SecuritySeverity is null for code quality rules that have no security classification; Severity (the non-security rule severity: error, warning, note, none) provides a fallback. AffectedPaths is always a JSON array of unique, sorted file paths with sentinel strings filtered out. HasFilePaths is false and AffectedPaths is [] when an alert has no associated source file (for example, BranchProtectionID). AlertUrl links directly to the alert in the GitHub Security tab. FindingDescription is the most recent alert message text.

Get single alert detail

This call returns one record; it is not a listing or grouping operation and does not conflict with the gh api restriction above.

Copy & paste — that's it
gh api repos/{owner}/{repo}/code-scanning/alerts/{alert_number}

List affected file paths

Use -OutputFormat Json and read the AffectedPaths field from each rule group. The JSON output includes RuleDescription, RuleId, Tool, SecuritySeverity, Severity, Count, AffectedPaths (unique, sorted file paths), HasFilePaths (boolean: false for repo-level rules that have no associated source file), AlertUrl (string: direct link to the alert in the GitHub Security tab), and FindingDescription (string: most recent alert message text from the analysis tool) per group.

Key fields

These are GitHub API response field paths, not output object properties. The grouped output object field names are listed in the JSON output shape section above.

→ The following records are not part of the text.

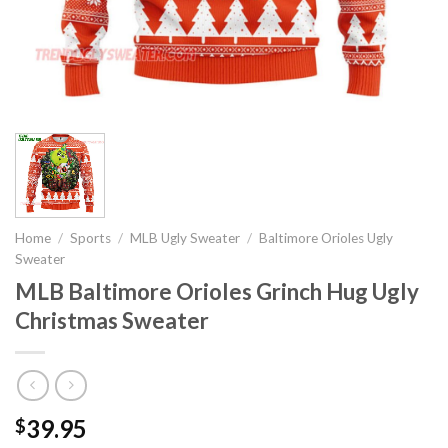
Home
/
Sports
/
MLB Ugly Sweater
/
Baltimore Orioles Ugly
Sweater
MLB Baltimore Orioles Grinch Hug Ugly
Christmas Sweater
39.95
$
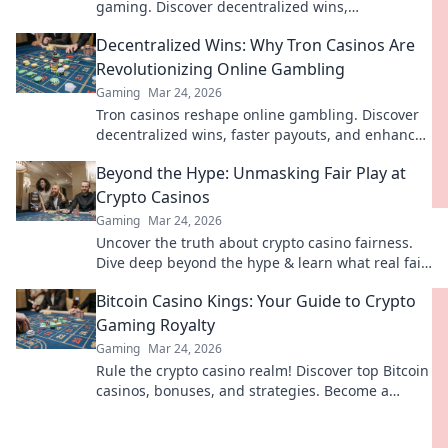
gaming. Discover decentralized wins,
transparency, and fairness. Click to learn more!
Decentralized Wins: Why Tron Casinos Are
Revolutionizing Online Gambling
Gaming
Mar 24, 2026
Tron casinos reshape online gambling. Discover
decentralized wins, faster payouts, and enhanced
security. Join the revolution!
Beyond the Hype: Unmasking Fair Play at
Crypto Casinos
Gaming
Mar 24, 2026
Uncover the truth about crypto casino fairness.
Dive deep beyond the hype & learn what real fair
play means. Click to empower your game!
Bitcoin Casino Kings: Your Guide to Crypto
Gaming Royalty
Gaming
Mar 24, 2026
Rule the crypto casino realm! Discover top Bitcoin
casinos, bonuses, and strategies. Become a
gaming king today!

  • rule.security_severity_level: security severity tier: critical, high, medium, or low; null for code quality rules
  • rule.severity: non-security rule severity: error, warning, note, or none; always populated
  • rule.id: rule identifier used for deduplication and cross-referencing
  • tool.name: analysis tool that produced the alert (for example, CodeQL)
  • most_recent_instance.location.path: source file path of the most recent alert occurrence

Code Scanning Analyses

These calls retrieve analysis metadata, not alert listings, and do not conflict with the gh api restriction above.

List recent analyses

Returns the last 10 CodeQL runs on the main branch.

Copy & paste — that's it
gh api repos/{owner}/{repo}/code-scanning/analyses \
  -f tool_name=CodeQL \
  -f ref=refs/heads/main \
  -f per_page=10

Key fields

  • created_at: timestamp of the analysis run
  • results_count: number of alerts produced
  • rules_count: number of rules evaluated
  • tool.version: version of the analysis tool
  • warning / error: any issues reported during analysis

Backlog Issue Creation

Dedup check before creation

Search for an existing issue using the title and an embedded automation marker before creating a new one.

Copy & paste — that's it
existing=$(gh issue list --repo "{owner}/{repo}" \
  --search "\"[Security] {rule_description}\" in:title" \
  --state open --json number --jq '.[0].number // empty')
if [[ -z "$existing" ]]; then
  gh issue create --repo "{owner}/{repo}" \
    --title "[Security] {rule_description}" \
    --label "security" \
    --body "<!-- automation:security-scan:{rule_id} -->

## Code Scanning Alert: {rule_description}

**Rule:** \`{rule_id}\`
$([ -n "{severity}" ] && echo "**Severity:** {severity}")
**Tool:** {tool}
**Affected files:** {count} occurrences

### Affected paths
{affected_paths}
"
fi

The automation marker <!-- automation:security-scan:{rule_id} --> is embedded in the issue body and serves as the deduplication anchor. Replace all {placeholders} with actual values from the alert-grouping JSON output.